DAUIN, Politecnico di Torino, 10129, Turin, Italy.
Fondazione Bruno Kessler, 38123, Trento, Italy.
Sci Rep. 2024 Feb 3;14(1):2847. doi: 10.1038/s41598-024-52677-1.
Autosomal dominant polycystic kidney disease (ADPKD) is a monogenic, rare disease, characterized by the formation of multiple cysts that grow out of the renal tubules. Despite intensive attempts to develop new drugs or repurpose existing ones, there is currently no definitive cure for ADPKD. This is primarily due to the complex and variable pathogenesis of the disease and the lack of models that can faithfully reproduce the human phenotype. Therefore, the development of models that allow automated detection of cysts' growth directly on human kidney tissue is a crucial step in the search for efficient therapeutic solutions. Artificial Intelligence methods, and deep learning algorithms in particular, can provide powerful and effective solutions to such tasks, and indeed various architectures have been proposed in the literature in recent years. Here, we comparatively review state-of-the-art deep learning segmentation models, using as a testbed a set of sequential RGB immunofluorescence images from 4 in vitro experiments with 32 engineered polycystic kidney tubules. To gain a deeper understanding of the detection process, we implemented both pixel-wise and cyst-wise performance metrics to evaluate the algorithms. Overall, two models stand out as the best performing, namely UNet++ and UACANet: the latter uses a self-attention mechanism introducing some explainability aspects that can be further exploited in future developments, thus making it the most promising algorithm to build upon towards a more refined cyst-detection platform. UACANet model achieves a cyst-wise Intersection over Union of 0.83, 0.91 for Recall, and 0.92 for Precision when applied to detect large-size cysts.

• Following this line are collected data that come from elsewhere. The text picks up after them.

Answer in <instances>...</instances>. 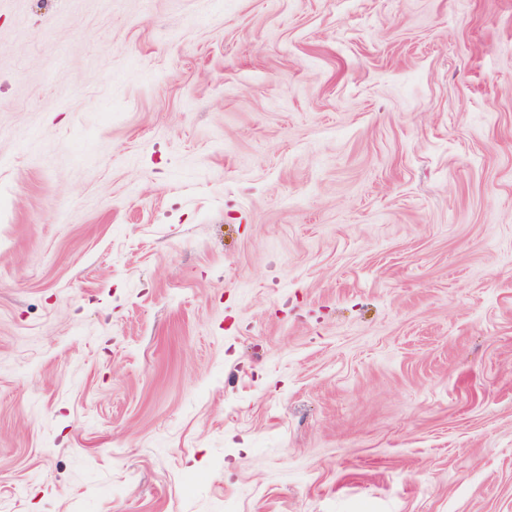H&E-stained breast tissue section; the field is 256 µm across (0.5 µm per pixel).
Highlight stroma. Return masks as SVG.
Segmentation results:
<instances>
[{"mask_svg": "<svg viewBox=\"0 0 512 512\" xmlns=\"http://www.w3.org/2000/svg\"><path fill=\"white\" fill-rule=\"evenodd\" d=\"M0 512H512V0H0Z\"/></svg>", "mask_w": 512, "mask_h": 512, "instance_id": "1", "label": "stroma"}]
</instances>
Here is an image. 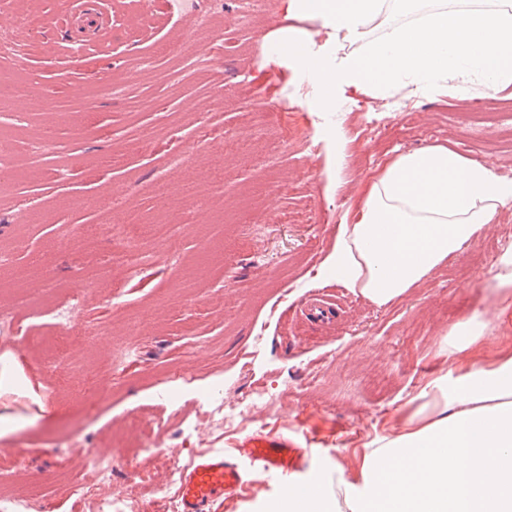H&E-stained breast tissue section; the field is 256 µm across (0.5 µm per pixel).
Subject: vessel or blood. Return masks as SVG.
Listing matches in <instances>:
<instances>
[{
    "label": "vessel or blood",
    "instance_id": "b4317fda",
    "mask_svg": "<svg viewBox=\"0 0 512 512\" xmlns=\"http://www.w3.org/2000/svg\"><path fill=\"white\" fill-rule=\"evenodd\" d=\"M72 38L97 41L113 34L112 13L105 0H73L66 21ZM304 459L302 449L286 437L258 435L224 450L209 451L182 466L178 512H210L217 500H239L250 470H257L283 487Z\"/></svg>",
    "mask_w": 512,
    "mask_h": 512
}]
</instances>
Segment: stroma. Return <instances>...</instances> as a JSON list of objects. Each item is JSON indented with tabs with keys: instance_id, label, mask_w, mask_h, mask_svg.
<instances>
[{
	"instance_id": "obj_1",
	"label": "stroma",
	"mask_w": 512,
	"mask_h": 512,
	"mask_svg": "<svg viewBox=\"0 0 512 512\" xmlns=\"http://www.w3.org/2000/svg\"><path fill=\"white\" fill-rule=\"evenodd\" d=\"M279 0H178L148 31L85 50L76 63L47 54L65 0H40L15 42L30 58L22 76L40 92L24 108L16 141L19 172L0 170V312L21 326L0 333L33 397L0 396V415L16 426L0 437V495L40 482L51 512H92L75 503L124 499L131 481L144 491L141 512H171L178 483L162 459L181 462L257 434L284 436L308 449L302 481L343 468L355 476L365 443L385 435L397 410L448 364L438 351L459 320L493 316L491 253L512 248V210L501 211L469 246L451 255L400 298L378 306L323 270L339 220L369 179L396 155L442 144L512 179V85L486 97L473 135L467 101L407 89L337 97L331 112H310L309 88L295 66L265 63L257 42L272 27L312 30L284 18ZM197 17L181 37L180 13ZM117 87L114 95L103 86ZM470 98V99H471ZM382 112L388 126L365 134ZM0 112V126L15 121ZM341 124L350 161L328 191L331 145L322 128ZM175 219L160 263L131 265L108 241L77 239L86 226L134 224L161 212ZM84 271L99 285L74 312L72 340L58 346L48 307L55 291ZM123 295L112 299L113 284ZM335 301L321 323L309 303ZM225 404L266 390L236 428L209 417L211 387ZM146 432L121 445L131 418ZM112 467L98 483L88 463ZM280 486L254 476L242 501L212 512H267Z\"/></svg>"
}]
</instances>
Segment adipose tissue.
<instances>
[{
	"label": "adipose tissue",
	"mask_w": 512,
	"mask_h": 512,
	"mask_svg": "<svg viewBox=\"0 0 512 512\" xmlns=\"http://www.w3.org/2000/svg\"><path fill=\"white\" fill-rule=\"evenodd\" d=\"M286 16L317 33L279 28L258 49L269 61H297L310 109L329 112L337 84L353 90L409 86L414 93L486 96L512 85V0H438L403 23H390L393 0H280ZM385 34L369 39L373 22ZM364 43L335 59L337 47ZM512 209V179L445 146L401 153L355 198L325 271L383 306L449 256L472 243L498 213ZM487 323H456L439 354L444 375L428 381L397 411L390 434L365 444L359 477L344 471L295 487L279 512H512V347L488 362L474 352Z\"/></svg>",
	"instance_id": "adipose-tissue-1"
}]
</instances>
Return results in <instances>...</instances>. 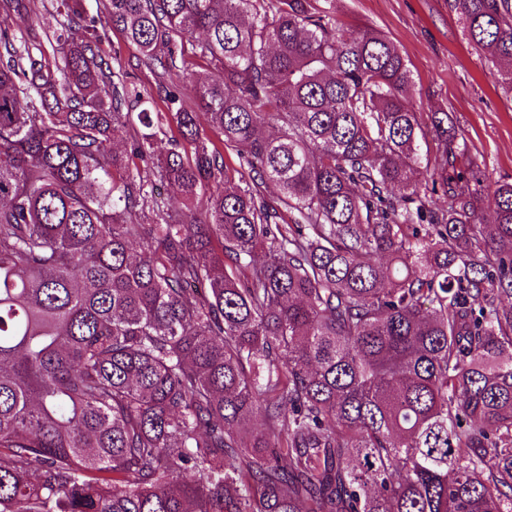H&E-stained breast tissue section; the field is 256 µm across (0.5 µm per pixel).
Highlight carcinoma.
I'll list each match as a JSON object with an SVG mask.
<instances>
[{"label": "carcinoma", "instance_id": "cac0c4a2", "mask_svg": "<svg viewBox=\"0 0 512 512\" xmlns=\"http://www.w3.org/2000/svg\"><path fill=\"white\" fill-rule=\"evenodd\" d=\"M453 2L511 90L512 0ZM61 6L31 47L0 0V512H512V183L396 46L336 0H108L221 72L145 100Z\"/></svg>", "mask_w": 512, "mask_h": 512}]
</instances>
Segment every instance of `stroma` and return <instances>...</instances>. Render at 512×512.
<instances>
[{
    "label": "stroma",
    "mask_w": 512,
    "mask_h": 512,
    "mask_svg": "<svg viewBox=\"0 0 512 512\" xmlns=\"http://www.w3.org/2000/svg\"><path fill=\"white\" fill-rule=\"evenodd\" d=\"M336 10L350 28L383 32L408 62L417 111L448 113L491 180L512 182V91L501 89L496 67L469 42L453 0H336ZM100 51L121 59L144 97L156 96L154 73L112 27L102 30Z\"/></svg>",
    "instance_id": "stroma-1"
}]
</instances>
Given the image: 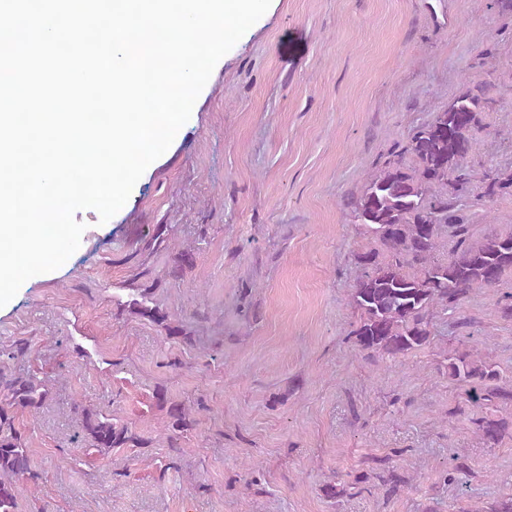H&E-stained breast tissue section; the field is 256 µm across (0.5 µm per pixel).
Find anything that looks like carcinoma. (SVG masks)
Listing matches in <instances>:
<instances>
[{
  "label": "carcinoma",
  "mask_w": 512,
  "mask_h": 512,
  "mask_svg": "<svg viewBox=\"0 0 512 512\" xmlns=\"http://www.w3.org/2000/svg\"><path fill=\"white\" fill-rule=\"evenodd\" d=\"M486 78L448 100L444 108L417 127L406 145L392 152L381 167L351 197L353 222L380 249L365 248L353 255L356 276L350 300L359 319L349 336L365 358L397 359L430 343V322L438 308L457 311L473 291L494 288L512 271V234L489 231L470 241L468 208L512 196V170L475 169L472 131L481 114L494 110L489 96L494 82ZM413 165H407L406 156ZM455 238L445 261L435 258L443 233ZM160 224L139 237L146 250L163 239ZM195 252L174 257L171 274L194 267ZM132 312L156 324L168 339H187L183 325L156 305L147 288L137 289L129 302ZM448 378L464 388L466 402L479 408L512 406V381L492 364L472 353L448 359ZM45 381L11 377L0 372V512H18L17 481L38 478L26 440L16 427V413L41 408L47 397ZM157 405L166 409L168 428L185 432L195 425L186 407L170 400L167 390L155 391ZM84 437L101 452L142 447L136 429L93 408L81 409ZM486 444L512 438V421L493 415L470 419Z\"/></svg>",
  "instance_id": "cac0c4a2"
}]
</instances>
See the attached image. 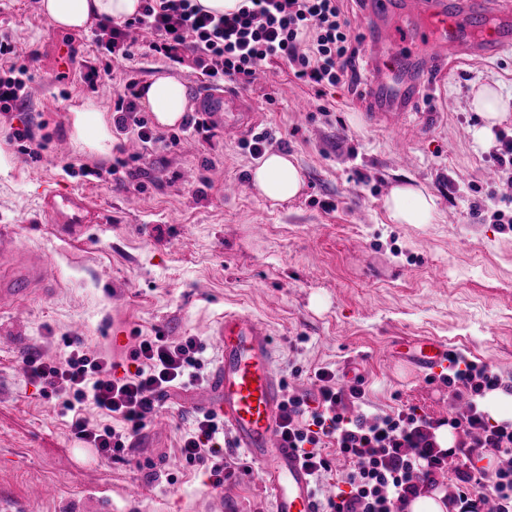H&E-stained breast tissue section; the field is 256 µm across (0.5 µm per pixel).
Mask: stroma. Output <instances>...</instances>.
<instances>
[{
    "mask_svg": "<svg viewBox=\"0 0 512 512\" xmlns=\"http://www.w3.org/2000/svg\"><path fill=\"white\" fill-rule=\"evenodd\" d=\"M342 10L359 37L357 89L319 91L271 62L240 92L255 114L240 140L226 139L217 120L135 161L119 131L111 157L76 148L69 108L90 100L112 113L124 79L141 85L161 73L196 100L206 81L193 54L173 65L140 52L92 85L84 73L96 61L95 25L64 34L39 0H0V37L28 48L16 62L30 73L23 107L0 112V148L15 159L0 177V235L44 261L54 280L50 292L0 304V512H86V498L101 485L109 488L108 512H209L216 496L223 512H272L262 468L246 455L238 461L249 474L220 489L203 467L180 464V438L206 408L204 385L171 390L126 460L84 448L62 399L46 398L25 373L29 354L59 360L71 340L88 353H110L120 376L133 332L194 336L209 377L221 360L217 323L241 312L266 326L283 390L313 393L321 368L361 375L365 405L349 407L352 416L414 407L447 417L454 399L443 381L397 357L396 344L407 339L444 341L512 385V203L504 180L483 177L494 166L492 151L474 137L481 121L469 108L482 83L512 94V49L431 79L414 106L433 115L422 130L373 127L365 119L371 43L360 36V0H344ZM24 128L39 161L11 137ZM265 130L275 134L272 150L294 155L305 178L303 192L278 206L255 191L256 160L244 148ZM403 153L410 167L399 166ZM117 160L129 170L120 181L110 173ZM80 166L89 176L77 175ZM406 183L434 196L436 223L388 221L383 201ZM48 189L88 194L105 230L75 246L52 236L41 209ZM476 202L483 214H474ZM132 485L142 489L135 500L126 495ZM49 486L57 494L45 496Z\"/></svg>",
    "mask_w": 512,
    "mask_h": 512,
    "instance_id": "35a3bbf8",
    "label": "stroma"
}]
</instances>
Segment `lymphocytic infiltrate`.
I'll return each mask as SVG.
<instances>
[{"mask_svg":"<svg viewBox=\"0 0 512 512\" xmlns=\"http://www.w3.org/2000/svg\"><path fill=\"white\" fill-rule=\"evenodd\" d=\"M99 28L104 37L96 42L97 55L134 57L126 34L132 28L144 29L153 36L149 53L178 63L182 51H191L208 84L215 87L247 88L258 64L273 61L286 62L294 78L310 86H333L348 79L359 53L339 0H249L248 6L224 15L203 13L193 0H142L135 17L103 22ZM115 112V125L143 144L177 145L178 135L166 138L149 128L132 89L118 94ZM199 351L193 336L134 337L129 350L134 369L120 378L113 373L108 353L88 354L79 343L64 361L46 362L31 355L25 363L29 377L43 384L44 395L64 397L75 437L100 456L120 460L144 429L147 415L170 390L202 383ZM450 362L453 372L446 384L464 386L473 397L465 416L448 418L449 426L465 435L452 448L435 440L439 421L413 408L348 417L347 401L361 399L362 390L336 383L326 368L315 373L316 393L284 398L279 435L298 450L313 477L331 470L327 443H334L337 455L350 464L341 488L323 502V512H406L423 488L435 486L450 470L457 483L448 500L461 512H512V424L490 423L476 402L482 392L500 388L502 380L486 366L462 362L459 355H452ZM89 406L99 411V420L85 416ZM226 443L223 419L201 412L182 437L180 453L187 464L205 466L212 486L218 488L235 475ZM489 449L504 463L490 474L491 494L486 497L473 473V460Z\"/></svg>","mask_w":512,"mask_h":512,"instance_id":"f902f5d3","label":"lymphocytic infiltrate"}]
</instances>
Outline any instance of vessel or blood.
I'll list each match as a JSON object with an SVG mask.
<instances>
[{"label":"vessel or blood","mask_w":512,"mask_h":512,"mask_svg":"<svg viewBox=\"0 0 512 512\" xmlns=\"http://www.w3.org/2000/svg\"><path fill=\"white\" fill-rule=\"evenodd\" d=\"M399 0H367L363 26L381 51L371 64L372 108L368 120L401 127L409 123L412 106L425 78L446 62L478 61L512 48V0H417L416 10L427 17L424 26L398 30L386 19ZM205 117H222L224 131L239 133L252 113L233 111L234 95L225 91L200 93ZM44 212L57 237L75 242L90 221L91 201L82 194L46 193ZM13 273L0 275V298L22 299L47 275L46 267L18 255H5ZM216 336L222 360L214 371L208 402L224 419L238 448L253 461L267 463L265 481L273 496V512H322L307 467L277 433L282 388L272 362V343L266 328L239 312L225 313ZM449 347L432 339L418 340L405 360L420 373L438 376L448 366Z\"/></svg>","instance_id":"1"}]
</instances>
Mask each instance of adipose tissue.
I'll return each mask as SVG.
<instances>
[{"label":"adipose tissue","mask_w":512,"mask_h":512,"mask_svg":"<svg viewBox=\"0 0 512 512\" xmlns=\"http://www.w3.org/2000/svg\"><path fill=\"white\" fill-rule=\"evenodd\" d=\"M140 0H40V10L57 29L79 31L96 19L122 22L137 14ZM136 93L140 103L163 127L180 123L189 110L187 90L176 77L159 74ZM470 105L482 117L485 128L502 124L512 117V99L504 97L498 84L479 85ZM69 122L73 142L93 153L112 148V127L104 112L88 102L72 108ZM259 195L272 204L296 198L305 186L301 168L293 156L273 152L251 172ZM386 214L394 224H432L439 213L433 196L411 185L394 186L384 200Z\"/></svg>","instance_id":"obj_1"}]
</instances>
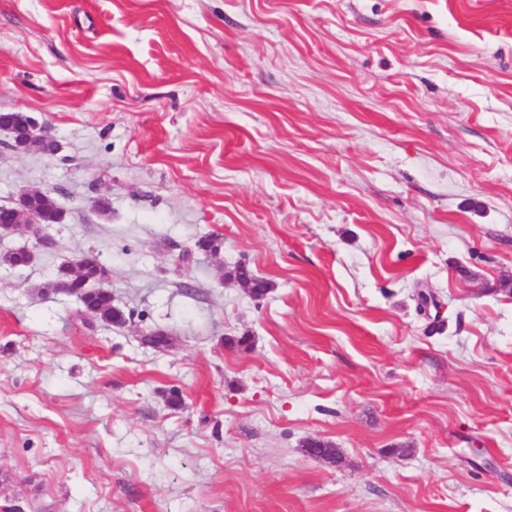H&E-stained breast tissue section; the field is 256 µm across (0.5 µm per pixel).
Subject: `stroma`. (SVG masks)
<instances>
[{
  "instance_id": "stroma-1",
  "label": "stroma",
  "mask_w": 512,
  "mask_h": 512,
  "mask_svg": "<svg viewBox=\"0 0 512 512\" xmlns=\"http://www.w3.org/2000/svg\"><path fill=\"white\" fill-rule=\"evenodd\" d=\"M0 112V512H512V0H0ZM36 191L37 196L31 200L30 206L38 212L41 223L46 226L62 223V210L57 200L48 192ZM227 276L248 288L251 294L256 297L264 295L269 288L268 282L256 277L246 265L235 266L227 272ZM106 282L107 279L95 282L85 281L84 288L98 289L94 292H76L78 288L76 282L66 269L60 268L53 278L41 283L37 288L43 294H57L60 293V288H70L69 293L77 297L84 312L90 313L93 318L106 325L122 326L127 321L125 312L112 304V291L109 288H102Z\"/></svg>"
}]
</instances>
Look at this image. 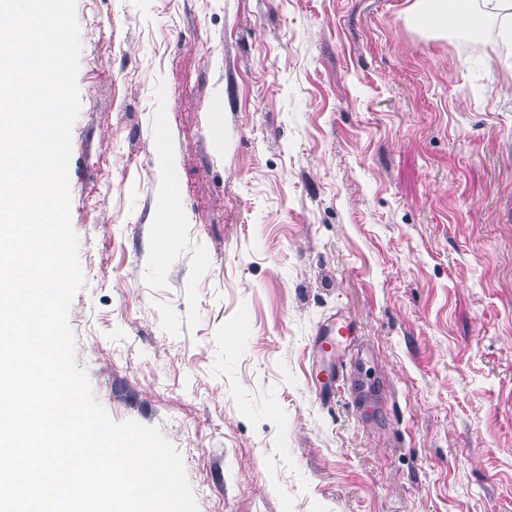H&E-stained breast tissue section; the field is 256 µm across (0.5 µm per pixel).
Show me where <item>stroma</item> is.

On all-size cysts, UACANet averages at 0.624 pixel-wise Intersection over Union. The code to reproduce all results is freely available in a public GitHub repository.
常染色体显性多囊肾病 (ADPKD) 是一种单基因、罕见的疾病,其特征是形成多个从肾小管中生长出来的囊肿。尽管人们努力开发新的药物或重新利用现有的药物,但目前还没有针对 ADPKD 的明确治疗方法。这主要是由于该疾病的发病机制复杂且多变,以及缺乏能够真实再现人类表型的模型。因此,开发能够直接在人类肾脏组织上自动检测囊肿生长的模型是寻找有效治疗方法的关键步骤。人工智能方法,特别是深度学习算法,可以为这些任务提供强大而有效的解决方案,实际上近年来文献中已经提出了各种架构。在这里,我们使用 4 个体外实验的一系列顺序 RGB 免疫荧光图像对最新的深度学习分割模型进行了比较性综述,这些实验共涉及 32 个人工多囊肾小管。为了更深入地了解检测过程,我们实现了像素级和囊肿级的性能指标来评估算法。总的来说,有两个模型表现突出,分别是 UNet++ 和 UACANet:后者使用了自注意力机制,引入了一些可解释性方面,可以在未来的开发中进一步利用,因此是构建更精细的囊肿检测平台的最有前途的算法。UACANet 模型在应用于检测大尺寸囊肿时,囊肿级别的交并比 (Intersection over Union, IoU) 为 0.83,召回率 (Recall) 为 0.91,精确度 (Precision) 为 0.92。在所有尺寸的囊肿上,UACANet 的平均像素级别的交并比 (IoU) 为 0.624。重现所有结果的代码可在公共 GitHub 存储库中免费获得。